17 Mayıs 2010 Pazartesi

kayıp

Kaybetmeye alışan birinin kazanmaması gerekir. Çünkü kazanmak kişinin alışmadığı bir şeydir.

-

Daha çok kaybedene ihtiyacımız var, dediniz. Doğdum. Doğduğum gün başladım kaybetmeye. 20 günlükken annem sütten kesildi, besinimi kaybettim. Fark etmedim, ağladım. Göz pınarlarım kurudu henüz bir şey görmeden, gözlerimi kaybettim. Kör bir bebektim, kör bir çocuk oldum. Daha yeni "baba" demişken babamı, kucağının sıcağına alışamadan da annemi kaybettim. Bir ara kaybetmek için doğduğumu unutup üzüldüm. Sonra hüznü de kaybettim.
Yıllar geçti ve ben sahip olduğum, olmadığım her şeyi kaybettim. Yıllar geçiyor ve ben sahip olduklarımı, olmadıklarımı kaybediyorum. Bazen düşünüyorum da, bir şeylere sahip olabiliyorsam kazanıyorum demektir. Sonra fark ediyorum ki kazandığım tek şey kaybetmek. Kaybetmek için kazanıyorum, demek ki kazanmıyorum. Ve her geçen gün hayatı biraz daha kaybediyorum.

-

Daha çok kaybedene ihtiyacımız var dediniz, çocuk yaptım. Biraz daha kaybetmem gerekti bunun için ama zaten pek fark etmedi benim için. Çocuğum da beni kaybetti pek geçmeden. Ben de onu. Ve de hayatımı, her şeyimi. Sahip olmadığım, zaten kaybettiğim, zaten kazanmadığım her şeyimi...
Şimdi benim yaşadığım bokun aynısını yaşayacağını bildiğim oğlum için üzülüyor olmam gerekirdi ama dediğim gibi hüznü çoktan kaybettim.
Bunları anlattım çünkü kendimi tanıtmam gerektiğini düşündüm. Siz kazananlara... Kaybetmeyi yaratanlara! Hep daha çok kaybedene ihtiyacı olanlara!...
Hep istediğiniz gibi oldum. İhtiyacınız kadar doğdum, ihtiyacınız kadar yaşadım, öldüm.

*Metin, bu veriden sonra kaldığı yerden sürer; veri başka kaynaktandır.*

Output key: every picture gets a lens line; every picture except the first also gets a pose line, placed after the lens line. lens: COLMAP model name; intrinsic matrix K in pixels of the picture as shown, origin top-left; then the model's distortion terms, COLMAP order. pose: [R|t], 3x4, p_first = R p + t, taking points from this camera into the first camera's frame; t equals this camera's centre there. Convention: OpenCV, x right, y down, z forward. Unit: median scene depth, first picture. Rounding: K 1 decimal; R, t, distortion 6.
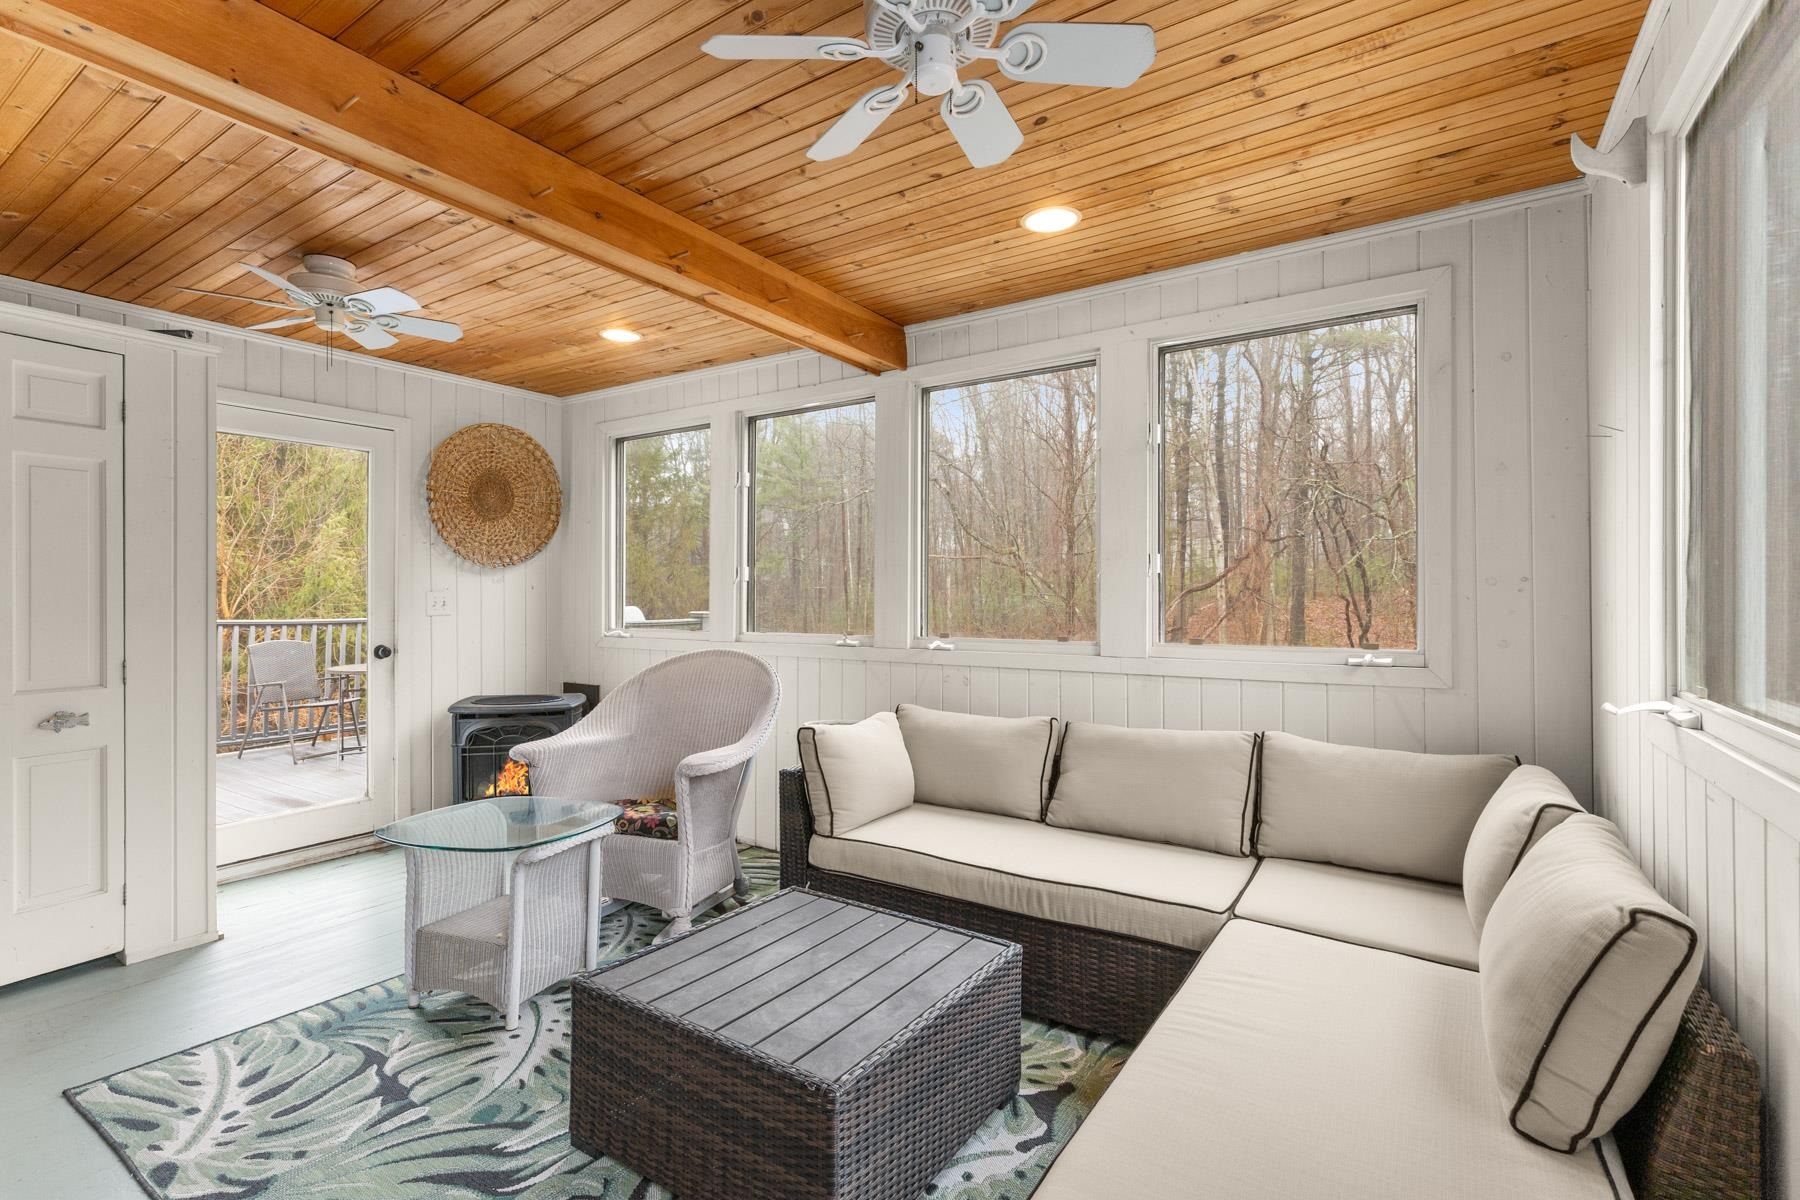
lens RADIAL K [[822.0, 0, 895.9], [0, 822.0, 592.1], [0, 0, 1]] dist [0.001439, 0.000046]
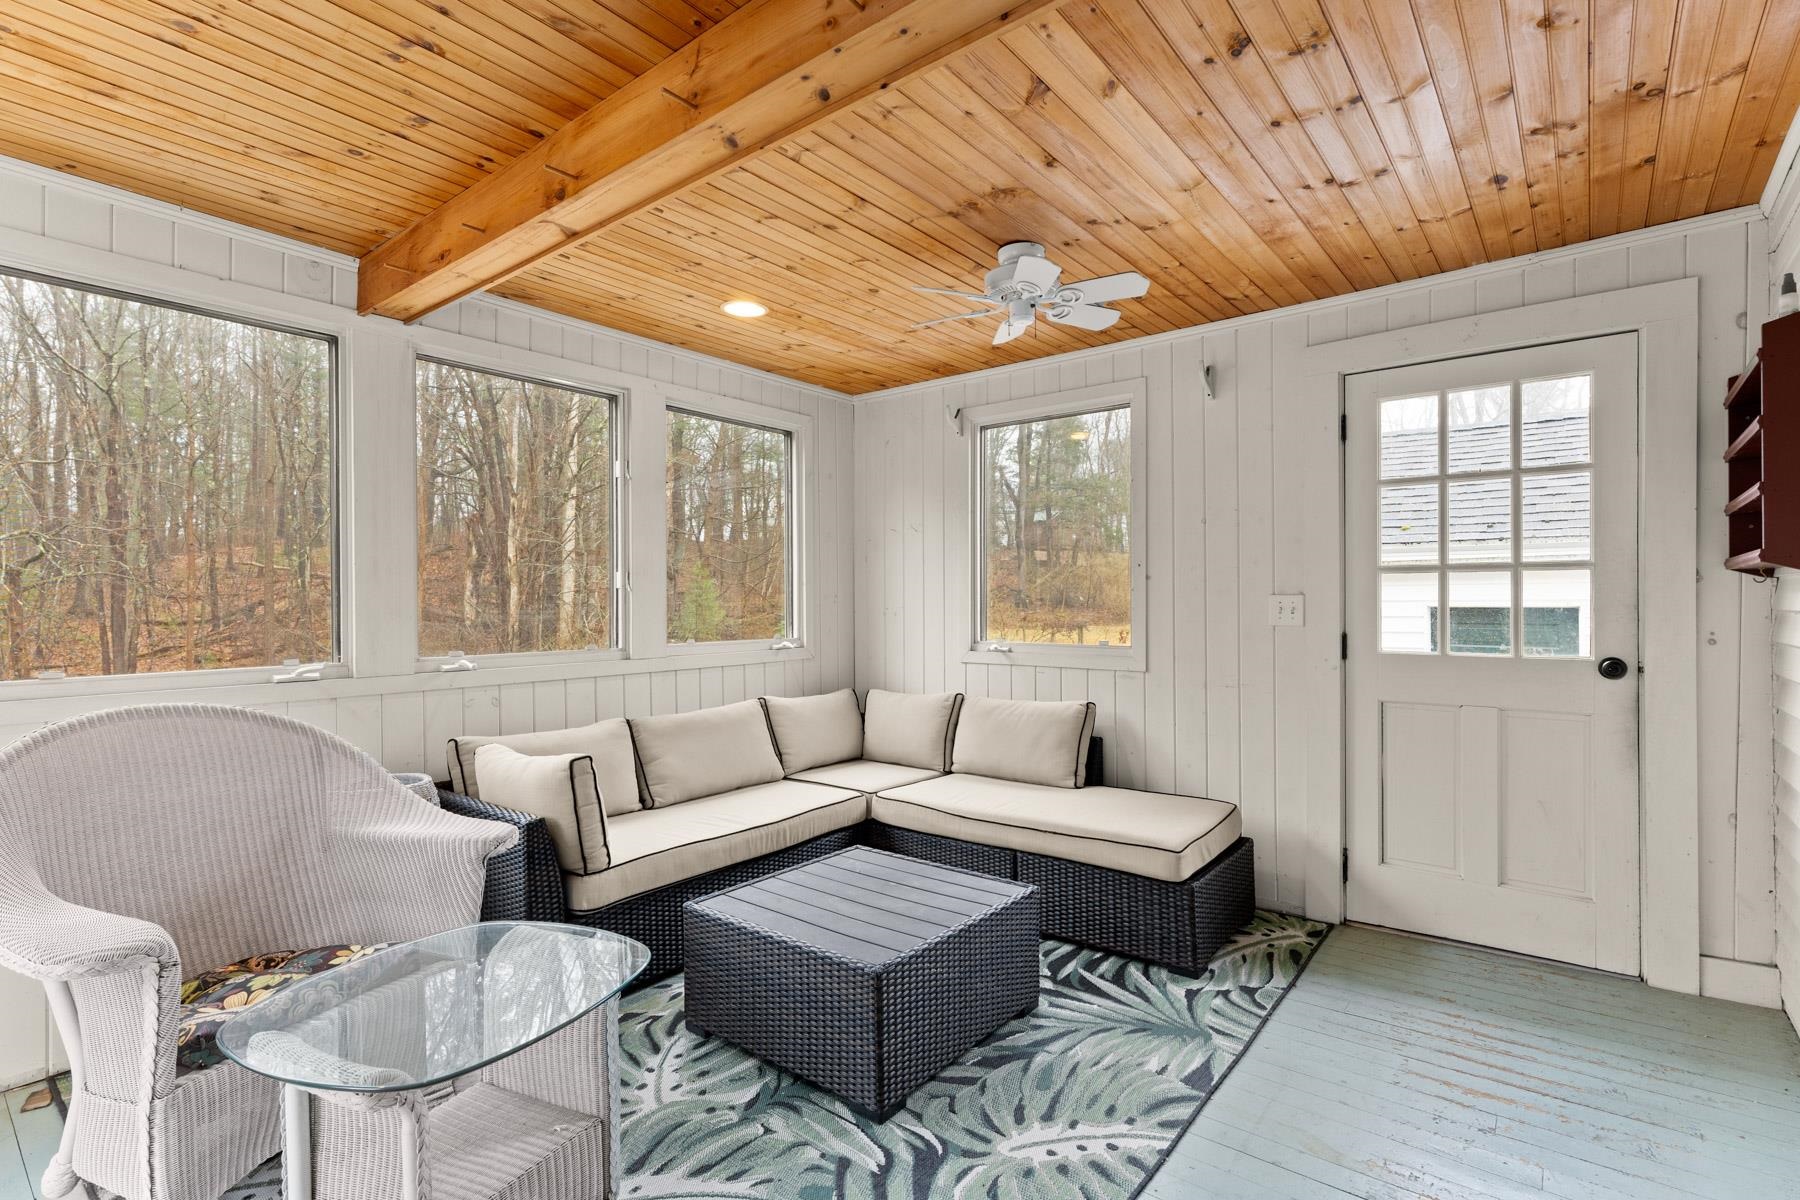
lens RADIAL K [[828.8, 0, 900.6], [0, 828.8, 604.4], [0, 0, 1]] dist [0.003654, -0.000208]
pose [[0.097282, -0.001982, 0.995255, -1.274504], [0.001184, 0.999998, 0.001875, -0.000760], [-0.995256, 0.000996, 0.097284, 0.762665]]
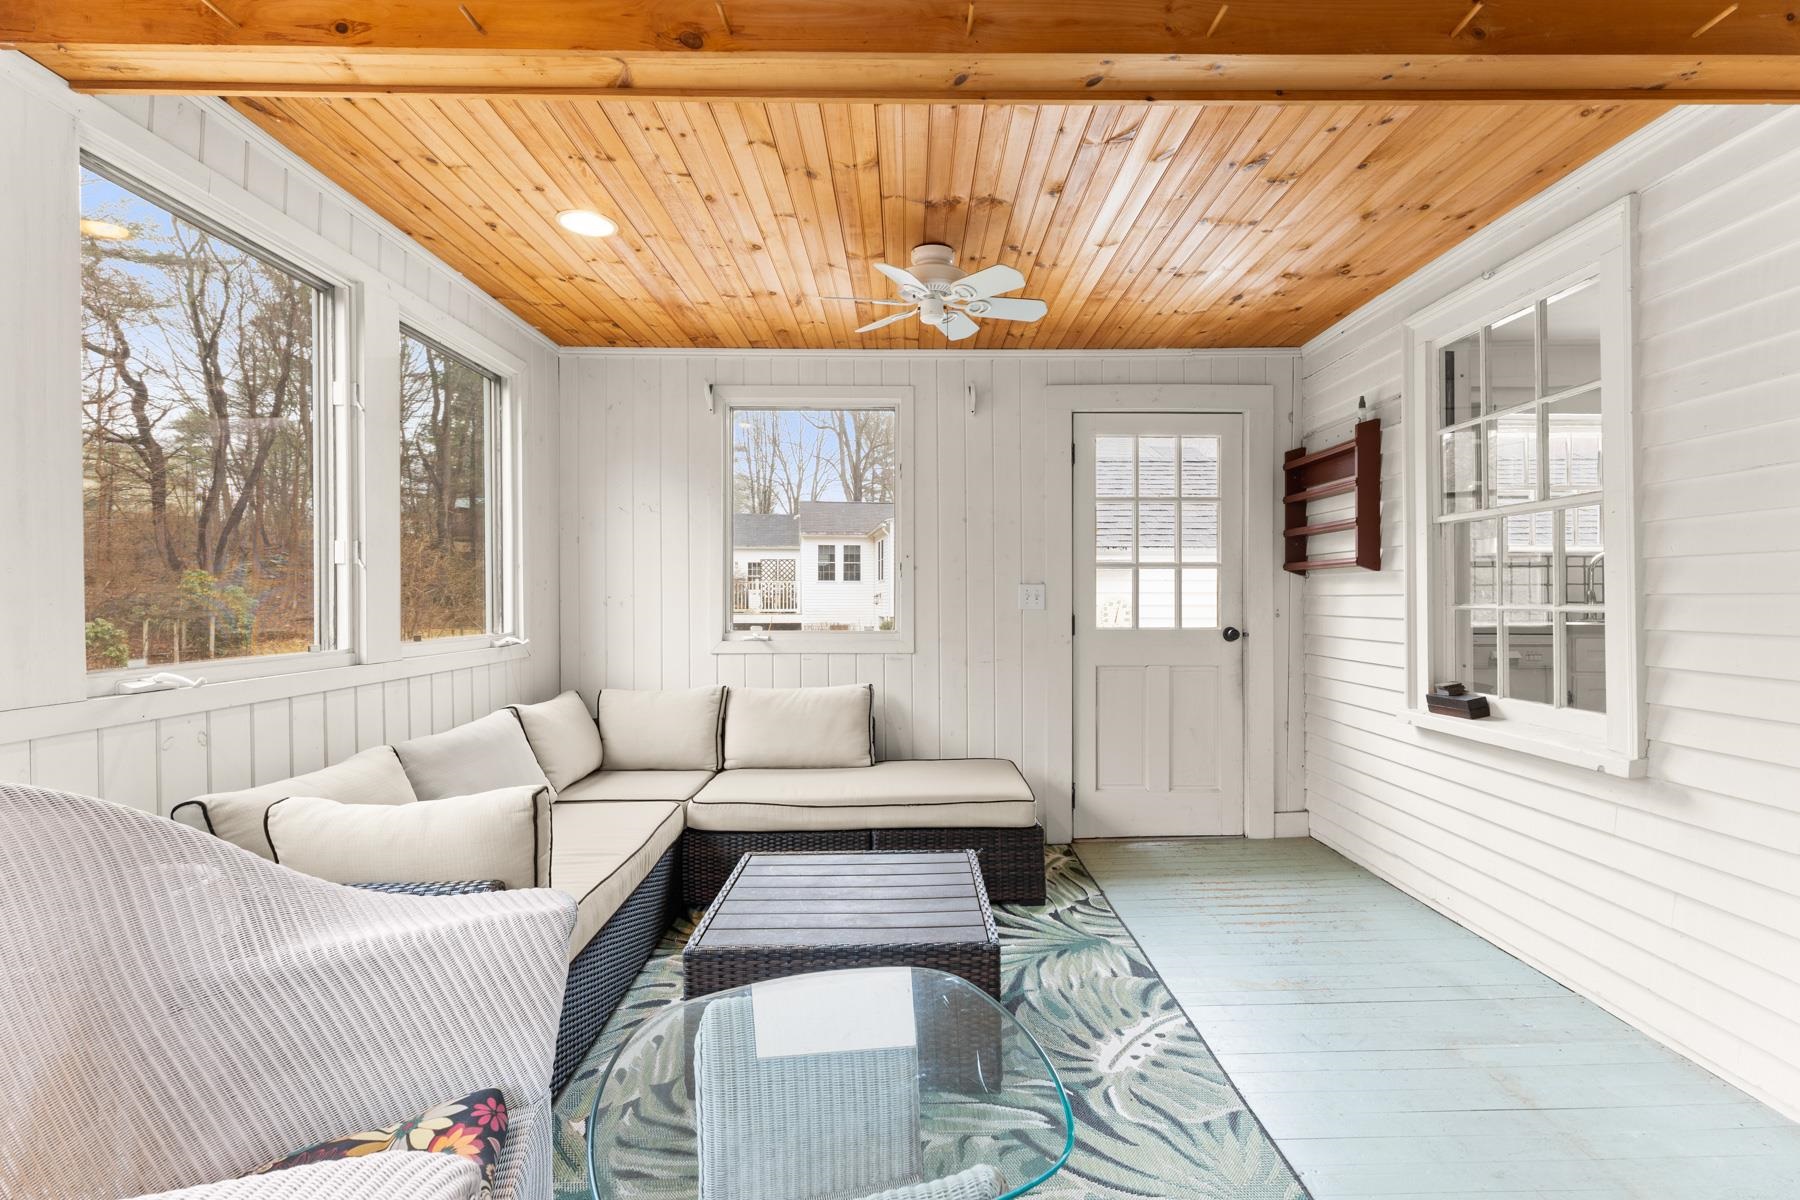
lens RADIAL K [[822.9, 0, 897.4], [0, 822.9, 602.4], [0, 0, 1]] dist [0.002726, -0.000058]
pose [[-0.551607, -0.002289, 0.834101, -1.065291], [0.000385, 0.999995, 0.003000, 0.020850], [-0.834104, 0.001976, -0.551604, 1.493177]]
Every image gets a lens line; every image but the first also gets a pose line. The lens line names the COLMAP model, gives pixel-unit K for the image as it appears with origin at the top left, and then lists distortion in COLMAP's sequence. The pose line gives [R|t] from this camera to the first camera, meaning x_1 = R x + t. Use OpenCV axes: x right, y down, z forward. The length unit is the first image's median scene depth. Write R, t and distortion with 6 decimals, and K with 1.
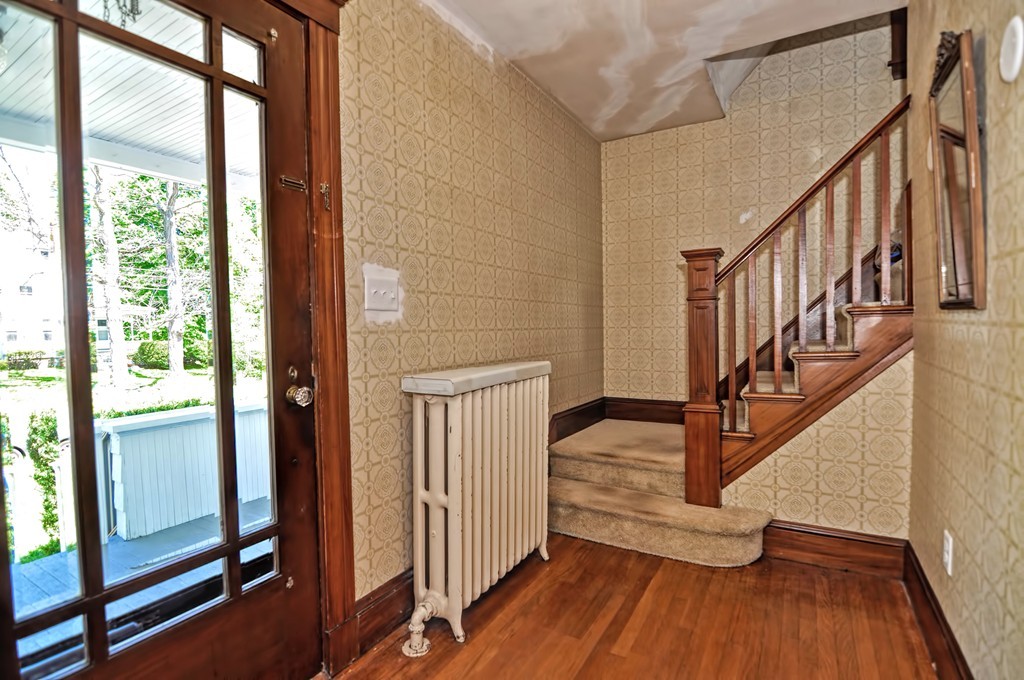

Ve bunları yalnızca siz istediniz diye, siz daha çok kazanabilin diye yaptım. Şimdi sizden bana hayatı tekrar kazandırmanızı istiyorum. Bunu sizden istiyorum çünkü kazanmayı bilen sizsiniz. Bana hayatı kazandırın, ben de kaybedeyim. Eskisi gibi. Biliyorum benim kazanmam hoşunuza gitmez ama inanın benim de gitmiyor. Kazanmak bana göre değil; tıpkı kaybetmenin size göre olmaması gibi.
Umarım beni anlar ve yardımcı olursunuz.